A valley fold is the most fundamental fold in origami. You fold the paper toward you so the crease forms a “V” shape, like a valley between two hills. If you’ve ever folded a paper airplane or a greeting card in half, you’ve already made a valley fold.
How a Valley Fold Works
To make a valley fold, bring the edge of the paper up and toward you, folding it on top of itself. The crease line becomes the lowest point of the fold, sitting below the two layers of paper that rise on either side of it. Think of looking down into a shallow valley from above: that’s the shape your paper makes at the crease.
The key detail is direction. You always fold the paper toward yourself, so the flap lands on the near side. This is what distinguishes it from its counterpart, the mountain fold, where the paper folds away from you and the flap tucks behind. The British Origami Society puts it simply: a mountain fold is the opposite of a valley fold, with the paper folding to the opposite side. Every valley fold becomes a mountain fold if you flip the paper over, which is why the two are really just different perspectives on the same crease.
Reading Valley Folds in Diagrams
Origami diagrams use a universal set of symbols so folders worldwide can follow the same instructions regardless of language. A valley fold is represented by a dashed line along the crease, paired with an arrow showing where the paper moves. The arrow typically has a solid, filled arrowhead pointing in the direction you’ll fold. Arrowhead styles vary slightly between diagram artists (some use curvy edges, others use straight lines), but a solid arrowhead with a dashed line consistently means “valley fold.”

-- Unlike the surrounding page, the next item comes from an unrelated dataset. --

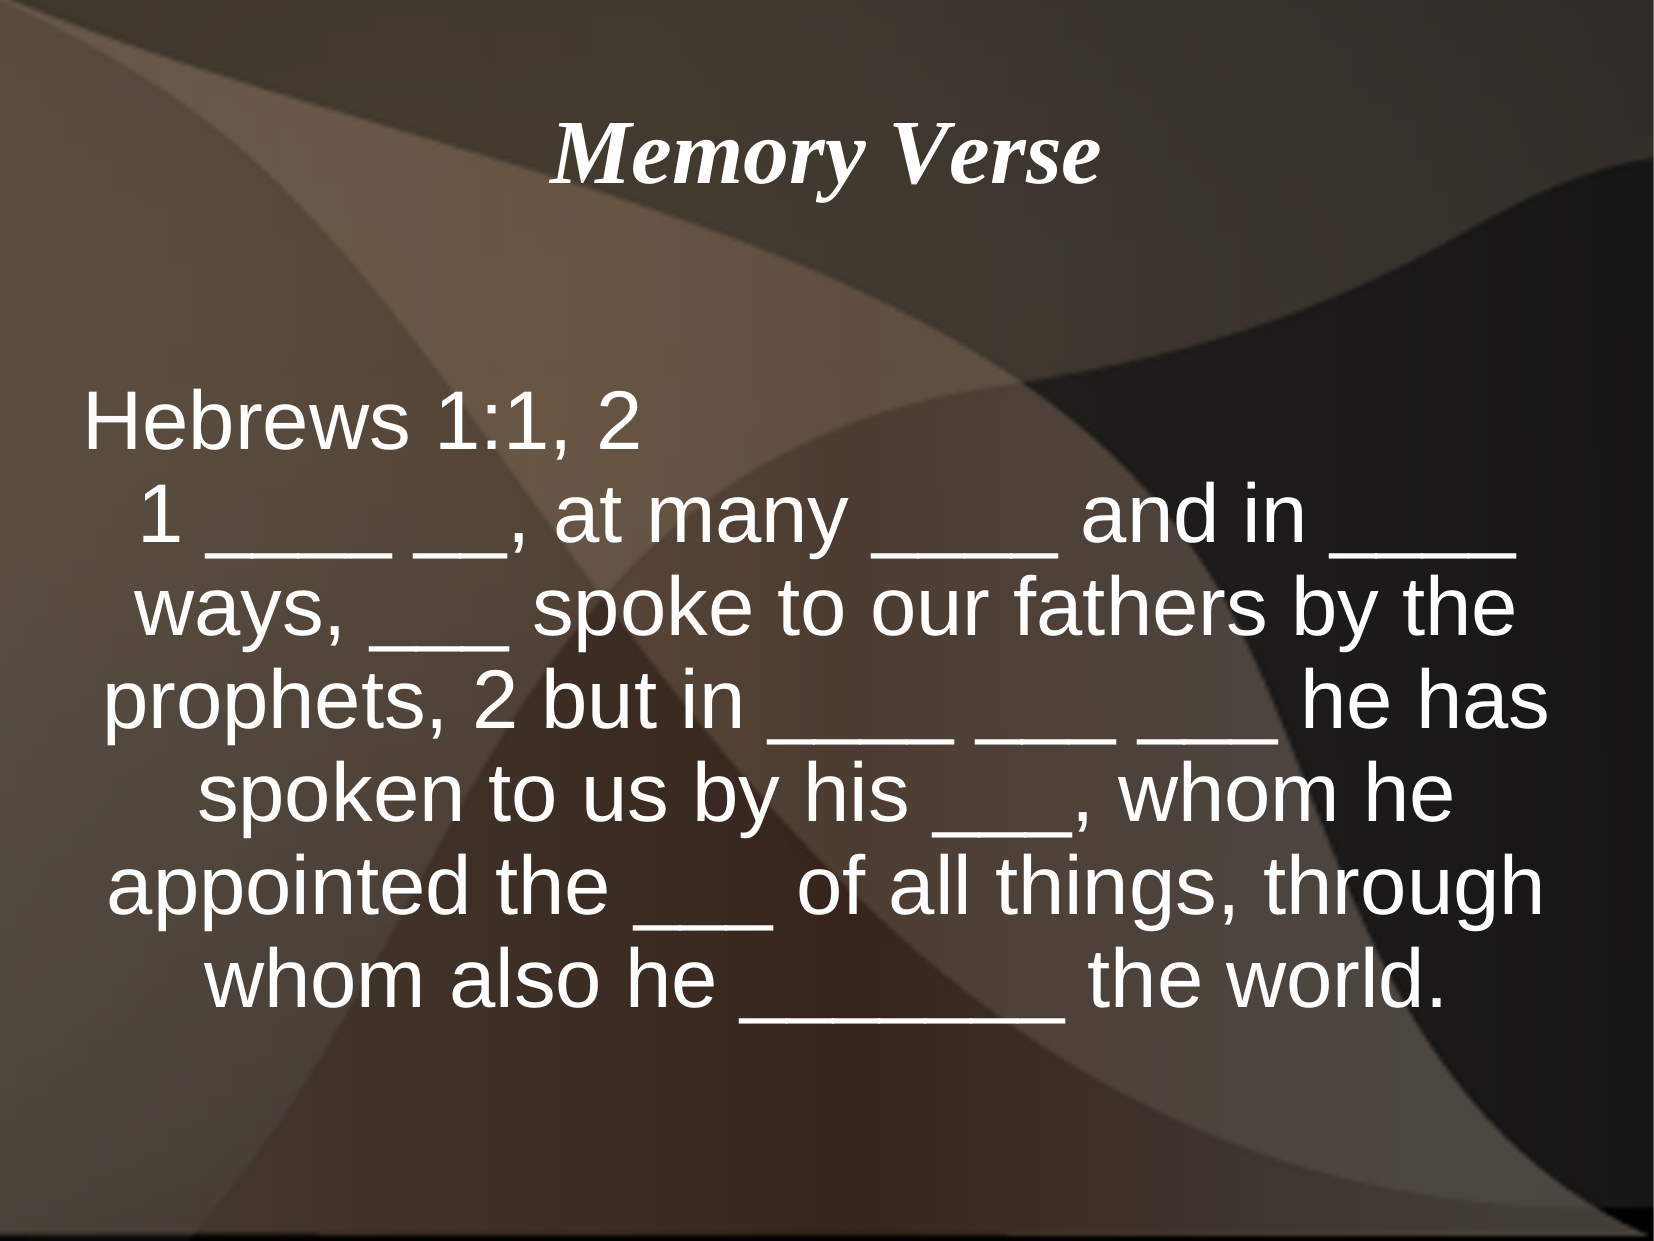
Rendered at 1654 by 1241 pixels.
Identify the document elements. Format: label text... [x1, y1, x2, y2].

title Memory Verse [82, 56, 1571, 250]
picture [0, 0, 1654, 1241]
subtitle Hebrews 1:1, 2 1 ____ __, at many ____ and in ____ ways, ___ spoke to our fathers by the prophets, 2 but in ____ ___ ___ he has spoken to us by his ___, whom he appointed the ___ of all things, through whom also he _______ the world. [82, 297, 1571, 1102]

Mountain folds, by contrast, use a dot-dash line (alternating dots and dashes) and an arrow with an open, unfilled half-arrowhead. That empty arrowhead tells you the paper’s upper edge folds underneath, away from you. Once you can tell these two line types apart at a glance, you can read nearly any origami diagram, since valley and mountain folds account for the vast majority of steps in most models.
Valley Fold vs. Mountain Fold
The practical difference comes down to one question: which way does the paper go? With a valley fold, the paper comes toward you. With a mountain fold, it goes away from you. The finished crease looks identical on the paper itself. What changes is which side of the paper ends up on top.

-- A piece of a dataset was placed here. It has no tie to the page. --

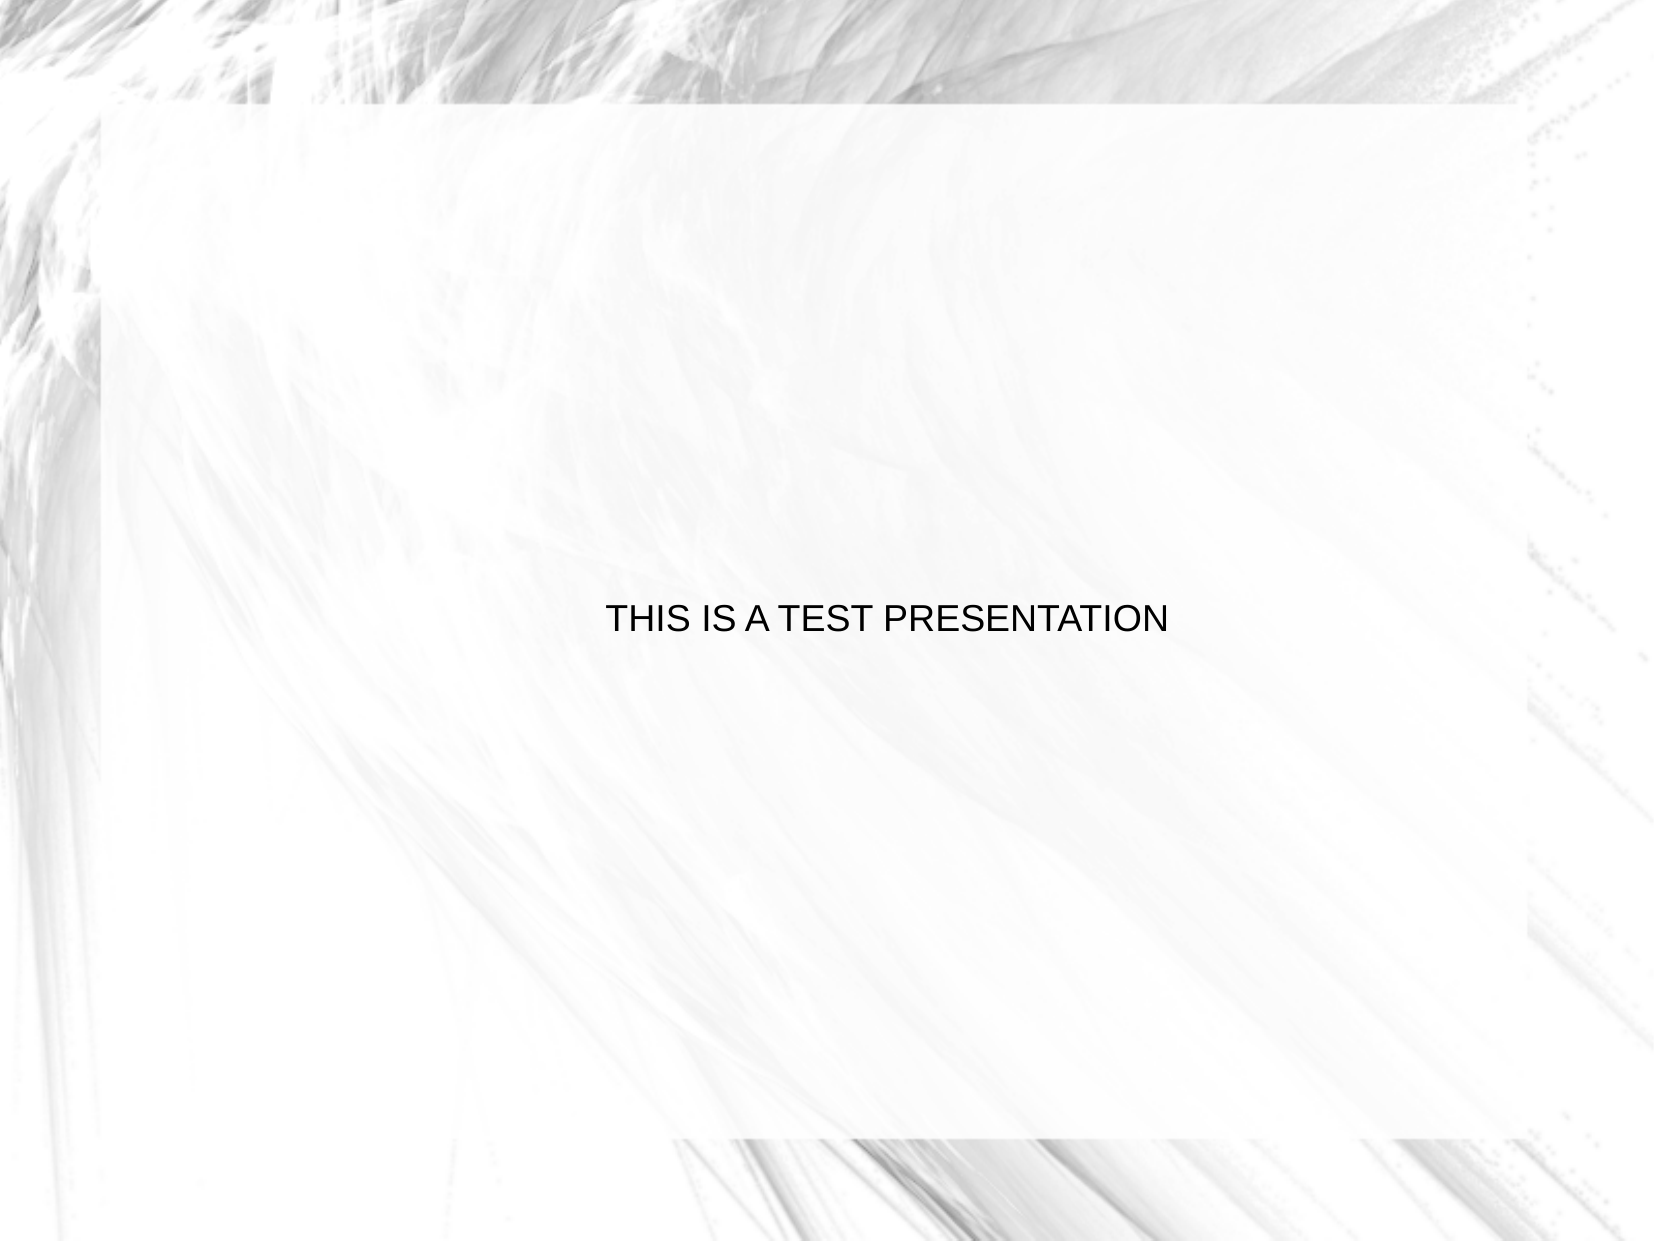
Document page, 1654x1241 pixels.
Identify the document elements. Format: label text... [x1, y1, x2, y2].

picture [0, 0, 1654, 1241]
text_box THIS IS A TEST PRESENTATION [590, 590, 1185, 648]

In simple models like a paper cup or a basic boat, you’ll mostly use valley folds. More complex designs mix both types constantly, sometimes within a single step. At any point where multiple creases meet in a flat-foldable design, the number of mountain folds and valley folds is always related by a simple rule: the difference between them is exactly two. So if a point has five valley creases, it will have either three or seven mountain creases. This constraint, known in origami mathematics as Maekawa’s Theorem, is one reason complex origami patterns can be analyzed and designed with precision.
Tips for Clean Valley Folds
A sloppy valley fold early in a model compounds into bigger alignment problems later. A few habits make a noticeable difference:
- Work on a flat, hard surface. Folding in your lap or on a soft surface introduces slight curves. A table or desk gives you the resistance you need for a straight crease.
- Align edges before creasing. Line up the corners or edges that should meet, hold them in place with one hand, and only then press the fold flat with the other. Trying to fold and align at the same time leads to crooked results.
- Crease firmly and evenly. Run your fingernail or the back of a spoon along the fold with consistent pressure from one end to the other. A bone folder (a smooth, flat tool used in bookbinding and paper crafts) works even better for getting a razor-sharp line.
- Keep pressure consistent. Pressing harder in the middle than at the edges creates an uneven crease that can warp later folds.
Paper choice matters too. Standard origami paper (thin, square, colored on one side) is designed to hold a valley fold crisply. Thicker paper like cardstock resists folding and doesn’t hold creases as well. Printer paper works fine for practice but tends to be slightly slippery, so take extra care aligning edges before you commit to the crease.
Where Valley Folds Appear
Nearly every origami model starts with valley folds. The classic first step of folding a square in half diagonally is a valley fold. So is each triangular fold in a fortune teller, each wing crease in a paper crane, and most of the steps in a jumping frog. Even highly advanced models with hundreds of steps rely on sequences of valley and mountain folds as their core vocabulary.
Beyond traditional origami, valley folds show up in packaging design, pop-up cards, and engineering applications like deployable solar panels and airbag packing. The geometry stays the same whether you’re folding a paper hat or designing a structure that needs to collapse flat and expand later. Mastering the valley fold isn’t just the first step in origami. It’s the foundation for understanding how flat materials become three-dimensional shapes.